As the days shorten and the end of the year looms, in OSR we start turning our attention to the next financial year, starting in April 2023: to what we will focus on, what we want to achieve, what our ambitions are.  

This is a reflective and deliberative process: we don’t finalise our business plan for the 2023-24 year until April itself. And it’s also a consultative process: we want to hear from stakeholders about where you think we should focus our attention. 

How we develop our priorities

There are a range of inputs into our thinking. We start from our five year strategic plan, which sets out broadly where we want the statistical system to be by 2025, and how we will help the system get there. We form a judgement as to how close the system is to achieving this vision, and what we should focus on to help support it. 

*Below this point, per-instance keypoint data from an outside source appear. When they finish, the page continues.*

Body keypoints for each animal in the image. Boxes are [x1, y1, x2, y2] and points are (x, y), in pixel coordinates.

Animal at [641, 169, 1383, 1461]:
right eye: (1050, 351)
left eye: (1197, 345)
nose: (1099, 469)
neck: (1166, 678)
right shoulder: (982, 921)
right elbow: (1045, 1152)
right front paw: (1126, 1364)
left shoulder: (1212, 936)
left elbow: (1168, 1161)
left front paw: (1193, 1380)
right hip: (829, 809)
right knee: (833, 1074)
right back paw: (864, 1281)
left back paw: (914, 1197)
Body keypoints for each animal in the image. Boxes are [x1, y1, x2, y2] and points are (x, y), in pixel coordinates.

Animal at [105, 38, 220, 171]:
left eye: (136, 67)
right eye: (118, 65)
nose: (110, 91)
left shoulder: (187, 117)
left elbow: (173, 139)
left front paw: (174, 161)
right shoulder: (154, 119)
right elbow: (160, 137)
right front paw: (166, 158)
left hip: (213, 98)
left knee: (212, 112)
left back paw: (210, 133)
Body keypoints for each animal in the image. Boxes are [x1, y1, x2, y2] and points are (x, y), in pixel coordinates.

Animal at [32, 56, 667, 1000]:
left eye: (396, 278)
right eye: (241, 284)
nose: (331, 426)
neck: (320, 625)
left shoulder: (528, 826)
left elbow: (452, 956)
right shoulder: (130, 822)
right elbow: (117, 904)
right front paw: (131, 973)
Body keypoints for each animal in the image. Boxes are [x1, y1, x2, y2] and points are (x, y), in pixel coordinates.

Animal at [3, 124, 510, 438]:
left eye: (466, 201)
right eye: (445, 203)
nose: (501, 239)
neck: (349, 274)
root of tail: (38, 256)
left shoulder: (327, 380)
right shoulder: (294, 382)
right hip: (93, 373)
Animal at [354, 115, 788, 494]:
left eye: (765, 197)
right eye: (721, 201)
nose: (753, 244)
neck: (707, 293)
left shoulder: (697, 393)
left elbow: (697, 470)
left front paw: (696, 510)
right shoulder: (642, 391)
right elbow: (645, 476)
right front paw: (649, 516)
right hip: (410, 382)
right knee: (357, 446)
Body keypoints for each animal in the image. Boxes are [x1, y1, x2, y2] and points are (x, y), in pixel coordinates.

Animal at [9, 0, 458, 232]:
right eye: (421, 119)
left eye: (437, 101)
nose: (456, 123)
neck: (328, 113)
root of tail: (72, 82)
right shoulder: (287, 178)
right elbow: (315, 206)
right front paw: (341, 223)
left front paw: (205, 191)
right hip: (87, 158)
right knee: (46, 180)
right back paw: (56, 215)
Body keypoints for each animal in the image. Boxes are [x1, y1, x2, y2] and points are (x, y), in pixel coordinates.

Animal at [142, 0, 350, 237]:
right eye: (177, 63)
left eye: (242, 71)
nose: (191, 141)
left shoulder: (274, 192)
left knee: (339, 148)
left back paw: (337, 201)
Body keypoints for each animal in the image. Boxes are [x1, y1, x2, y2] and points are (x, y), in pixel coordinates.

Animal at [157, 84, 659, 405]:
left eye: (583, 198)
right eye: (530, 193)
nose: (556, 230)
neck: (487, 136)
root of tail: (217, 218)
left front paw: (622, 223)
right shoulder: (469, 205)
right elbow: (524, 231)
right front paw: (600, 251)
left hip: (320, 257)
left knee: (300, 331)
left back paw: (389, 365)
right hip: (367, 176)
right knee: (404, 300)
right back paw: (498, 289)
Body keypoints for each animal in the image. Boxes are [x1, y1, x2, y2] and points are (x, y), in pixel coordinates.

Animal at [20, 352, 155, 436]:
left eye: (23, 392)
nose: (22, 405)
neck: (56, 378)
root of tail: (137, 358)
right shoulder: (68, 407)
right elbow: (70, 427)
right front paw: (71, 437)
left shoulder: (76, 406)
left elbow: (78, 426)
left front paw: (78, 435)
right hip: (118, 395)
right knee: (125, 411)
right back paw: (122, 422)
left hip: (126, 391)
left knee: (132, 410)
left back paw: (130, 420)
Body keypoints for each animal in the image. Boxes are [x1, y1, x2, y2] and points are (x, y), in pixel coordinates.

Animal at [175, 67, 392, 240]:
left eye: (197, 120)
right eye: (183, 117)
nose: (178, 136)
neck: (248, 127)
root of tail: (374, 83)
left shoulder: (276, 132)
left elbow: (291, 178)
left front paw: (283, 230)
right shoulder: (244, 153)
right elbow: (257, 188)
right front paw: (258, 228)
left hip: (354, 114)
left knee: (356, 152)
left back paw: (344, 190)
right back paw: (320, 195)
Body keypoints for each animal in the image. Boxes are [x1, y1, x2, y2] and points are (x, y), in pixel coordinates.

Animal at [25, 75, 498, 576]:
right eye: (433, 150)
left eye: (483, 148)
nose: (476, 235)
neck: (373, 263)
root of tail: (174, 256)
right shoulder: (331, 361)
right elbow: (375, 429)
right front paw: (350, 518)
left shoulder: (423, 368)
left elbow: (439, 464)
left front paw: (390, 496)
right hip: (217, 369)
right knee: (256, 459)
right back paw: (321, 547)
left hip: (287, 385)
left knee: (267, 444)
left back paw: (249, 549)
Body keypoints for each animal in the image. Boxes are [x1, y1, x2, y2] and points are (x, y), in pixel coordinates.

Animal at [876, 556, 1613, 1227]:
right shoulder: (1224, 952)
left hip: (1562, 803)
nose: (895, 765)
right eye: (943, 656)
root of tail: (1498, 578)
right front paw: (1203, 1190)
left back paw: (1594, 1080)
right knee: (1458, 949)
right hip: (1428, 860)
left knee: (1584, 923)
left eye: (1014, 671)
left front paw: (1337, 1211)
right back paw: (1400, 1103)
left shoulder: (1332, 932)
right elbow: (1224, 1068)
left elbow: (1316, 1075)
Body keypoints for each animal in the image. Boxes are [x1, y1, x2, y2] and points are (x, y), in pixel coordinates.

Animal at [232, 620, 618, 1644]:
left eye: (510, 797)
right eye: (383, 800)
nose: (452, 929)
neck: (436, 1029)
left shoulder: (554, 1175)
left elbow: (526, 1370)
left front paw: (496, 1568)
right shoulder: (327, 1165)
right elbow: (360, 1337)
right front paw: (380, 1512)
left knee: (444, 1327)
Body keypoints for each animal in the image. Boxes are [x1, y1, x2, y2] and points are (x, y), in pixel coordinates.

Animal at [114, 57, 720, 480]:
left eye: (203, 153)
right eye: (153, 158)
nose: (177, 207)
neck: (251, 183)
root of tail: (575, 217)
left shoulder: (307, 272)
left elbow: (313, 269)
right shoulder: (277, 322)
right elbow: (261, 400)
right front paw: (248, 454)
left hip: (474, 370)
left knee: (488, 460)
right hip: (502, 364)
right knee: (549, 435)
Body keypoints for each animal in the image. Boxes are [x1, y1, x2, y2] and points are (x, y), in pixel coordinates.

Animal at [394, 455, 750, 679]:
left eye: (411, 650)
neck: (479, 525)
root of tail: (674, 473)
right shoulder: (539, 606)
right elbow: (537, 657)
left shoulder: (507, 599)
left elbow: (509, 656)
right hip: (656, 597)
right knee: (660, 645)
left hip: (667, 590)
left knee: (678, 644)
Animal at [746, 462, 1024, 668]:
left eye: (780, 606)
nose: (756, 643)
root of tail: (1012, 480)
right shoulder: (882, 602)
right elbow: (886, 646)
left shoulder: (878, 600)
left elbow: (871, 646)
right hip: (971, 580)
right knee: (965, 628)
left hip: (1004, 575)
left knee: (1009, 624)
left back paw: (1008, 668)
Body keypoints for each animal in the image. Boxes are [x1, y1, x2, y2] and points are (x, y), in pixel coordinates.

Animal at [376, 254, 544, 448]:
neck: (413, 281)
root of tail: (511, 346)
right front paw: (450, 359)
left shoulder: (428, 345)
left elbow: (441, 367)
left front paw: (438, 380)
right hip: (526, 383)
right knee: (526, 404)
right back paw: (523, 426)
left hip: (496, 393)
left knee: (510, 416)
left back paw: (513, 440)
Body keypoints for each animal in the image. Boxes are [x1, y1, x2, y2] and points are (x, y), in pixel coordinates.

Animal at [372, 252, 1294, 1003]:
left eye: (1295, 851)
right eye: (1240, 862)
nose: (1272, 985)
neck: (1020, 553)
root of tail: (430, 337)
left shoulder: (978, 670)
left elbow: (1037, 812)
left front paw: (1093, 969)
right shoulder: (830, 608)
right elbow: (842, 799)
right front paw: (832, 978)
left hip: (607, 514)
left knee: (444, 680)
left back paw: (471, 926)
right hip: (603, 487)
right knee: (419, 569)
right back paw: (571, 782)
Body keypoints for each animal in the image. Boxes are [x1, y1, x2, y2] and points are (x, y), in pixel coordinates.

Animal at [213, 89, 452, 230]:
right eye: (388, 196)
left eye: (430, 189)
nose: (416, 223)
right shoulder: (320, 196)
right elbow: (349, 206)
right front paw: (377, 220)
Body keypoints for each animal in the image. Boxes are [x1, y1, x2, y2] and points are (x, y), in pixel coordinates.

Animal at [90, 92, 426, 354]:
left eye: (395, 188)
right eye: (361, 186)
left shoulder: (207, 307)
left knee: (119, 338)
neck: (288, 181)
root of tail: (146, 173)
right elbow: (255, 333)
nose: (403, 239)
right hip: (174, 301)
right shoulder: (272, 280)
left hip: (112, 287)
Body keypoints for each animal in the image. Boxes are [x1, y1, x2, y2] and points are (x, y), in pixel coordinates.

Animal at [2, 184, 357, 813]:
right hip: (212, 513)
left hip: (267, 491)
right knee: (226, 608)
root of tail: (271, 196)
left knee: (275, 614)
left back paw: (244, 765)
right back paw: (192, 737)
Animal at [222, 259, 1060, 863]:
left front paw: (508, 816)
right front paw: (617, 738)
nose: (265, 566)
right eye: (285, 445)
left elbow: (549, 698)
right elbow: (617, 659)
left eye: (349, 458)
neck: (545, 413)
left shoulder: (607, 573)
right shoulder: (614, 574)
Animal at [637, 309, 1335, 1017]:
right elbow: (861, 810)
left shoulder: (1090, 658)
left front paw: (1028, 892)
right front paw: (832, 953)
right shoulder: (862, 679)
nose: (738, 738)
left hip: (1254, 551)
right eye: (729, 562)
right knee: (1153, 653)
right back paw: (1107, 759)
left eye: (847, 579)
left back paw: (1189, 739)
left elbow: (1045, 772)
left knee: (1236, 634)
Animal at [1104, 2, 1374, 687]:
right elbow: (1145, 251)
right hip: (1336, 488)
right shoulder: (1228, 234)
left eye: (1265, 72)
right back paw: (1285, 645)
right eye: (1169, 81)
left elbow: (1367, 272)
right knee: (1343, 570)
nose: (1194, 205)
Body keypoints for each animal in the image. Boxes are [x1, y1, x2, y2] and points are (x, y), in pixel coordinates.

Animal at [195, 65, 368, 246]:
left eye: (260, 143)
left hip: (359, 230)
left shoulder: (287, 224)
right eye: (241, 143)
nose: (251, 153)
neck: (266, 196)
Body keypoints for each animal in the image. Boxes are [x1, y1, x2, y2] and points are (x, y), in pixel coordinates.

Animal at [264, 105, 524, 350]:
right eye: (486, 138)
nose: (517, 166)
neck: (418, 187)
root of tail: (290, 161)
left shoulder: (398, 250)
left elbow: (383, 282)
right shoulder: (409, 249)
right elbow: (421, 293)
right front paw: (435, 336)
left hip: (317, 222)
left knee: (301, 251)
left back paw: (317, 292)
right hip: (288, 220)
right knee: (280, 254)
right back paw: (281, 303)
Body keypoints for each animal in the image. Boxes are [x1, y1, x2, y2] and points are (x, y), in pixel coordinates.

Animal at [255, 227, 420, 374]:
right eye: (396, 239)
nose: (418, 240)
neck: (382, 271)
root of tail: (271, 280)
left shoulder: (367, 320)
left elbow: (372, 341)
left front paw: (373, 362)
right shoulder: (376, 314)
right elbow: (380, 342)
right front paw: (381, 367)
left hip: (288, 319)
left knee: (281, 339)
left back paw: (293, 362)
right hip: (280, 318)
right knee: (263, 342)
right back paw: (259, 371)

We also draw on our annual state of the statistical system report (most recently published in July) on what it is telling us about what positive things in statistics we want to nurture and what challenges we want to address. And we also take stock of what we’ve achieved over the last 12 months: whether, in effect, we’ve successfully delivered last year’s priorities. 

But there are two further aspects to our business plan that are crucial. First, we can’t do everything. We are a small organisation, and necessarily we have to make prioritisation choices about where we can most effectively support the public good of statistics. And second, we can’t plan for everything. We have to respond to those areas that are salient in public debate, where statistics are helping or hindering public understanding. And we can’t always predict very well what those issues might be. To take an obvious example, our planning for 2020-21, taking place around this time three years ago, did not anticipate that we’d spend most of 2020-21 looking at statistics and data related to the pandemic. 

To help us make these choices, and to be better at anticipating what might be just over the horizon, we would like the input, advice and creativity of our stakeholders: of people who care about statistics and data, and who want to help us be as effective as we can be. 

Our 23/24 priorities

Today I am pleased to share with you our draft priorities for 2023/24. These are deliberately high level. We have not chosen our menu, selected our ingredients, and already got the cake ready for the oven. We want to leave lots of room for people outside OSR to make suggestions and raise questions. 

Our plan for next year has four high level priorities, all focused on different aspects of supporting change and transformation: 

  • Support and challenge producers to innovate, collaborate and build resilience 
  • Champion the effective communication of statistics to support society’s key information needs 
  • Continue to widen our reach beyond official statistics and official statistics producers 
  • Increase our capability as a regulator 

The keen observers among you might note that these are an evolution of last year’s priorities, rather than a wholesale change. We have had a good year, for sure; but as always, we will always strive to do more.